Dia do óbito e alegada falta de resposta imediata
Na manhã de 15 de julho, o casal deslocou-se ao Edifício do Patrocínio, onde funciona o serviço de oncologia, por volta das 09:00. O utente estava febril e queixava-se de falta de ar. A mulher relata que alertou os profissionais de saúde para estes sintomas na sala de espera. O doente acabou por falecer nesse dia. A família entende que houve uma desvalorização dos sinais de agravamento e aponta omissão de assistência numa situação de emergência.
- Queixa entregue à Ordem dos Médicos e enviada para o Conselho Disciplinar.
- ULSAC confirma receção de reclamação e investigação interna em curso.
- Paciente em tratamento para cancro da orofaringe; radioterapia realizada em Lisboa devido a obras no HESE.
Consequências locais e próximos passos
O caso levanta questões imediatas para os utentes e profissionais de saúde em Évora: procedimentos de triagem e resposta a sintomas de infeção em doentes oncológicos, articulação entre consultas programadas e serviço de urgência, e comunicação entre equipa clínica e famílias. Do ponto de vista processual, a tramitação pela Ordem dos Médicos e a investigação interna pela ULSAC serão determinantes para apurar factos e responsabilidades.

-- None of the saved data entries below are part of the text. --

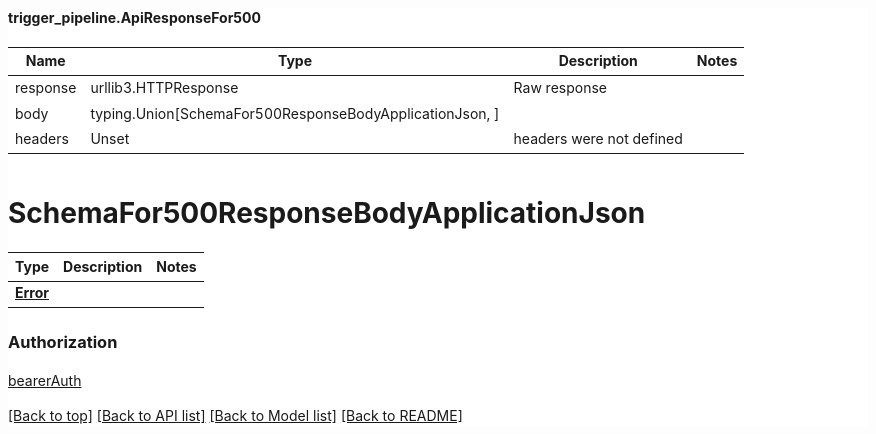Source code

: #### trigger_pipeline.ApiResponseFor500
Name | Type | Description  | Notes
------------- | ------------- | ------------- | -------------
response | urllib3.HTTPResponse | Raw response |
body | typing.Union[SchemaFor500ResponseBodyApplicationJson, ] |  |
headers | Unset | headers were not defined |

# SchemaFor500ResponseBodyApplicationJson
Type | Description  | Notes
------------- | ------------- | -------------
[**Error**](../../models/Error.md) |  | 


### Authorization

[bearerAuth](../../../README.md#bearerAuth)

[[Back to top]](#__pageTop) [[Back to API list]](../../../README.md#documentation-for-api-endpoints) [[Back to Model list]](../../../README.md#documentation-for-models) [[Back to README]](../../../README.md)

| Evento | Data/Observação |
|---|---|
| Início da febre | cerca de uma semana antes do óbito |
| Óbito | 15 de julho |
| Reclamação | Queixa entregue à Ordem dos Médicos; ULSAC a analisar |
A investigação em curso deverá clarificar os prazos das decisões clínicas e eventuais falhas no acompanhamento. Enquanto isso, a comunidade local aguarda respostas oficiais que expliquem o sucedido e que reforcem a confiança nos serviços do Hospital do Espírito Santo de Évora.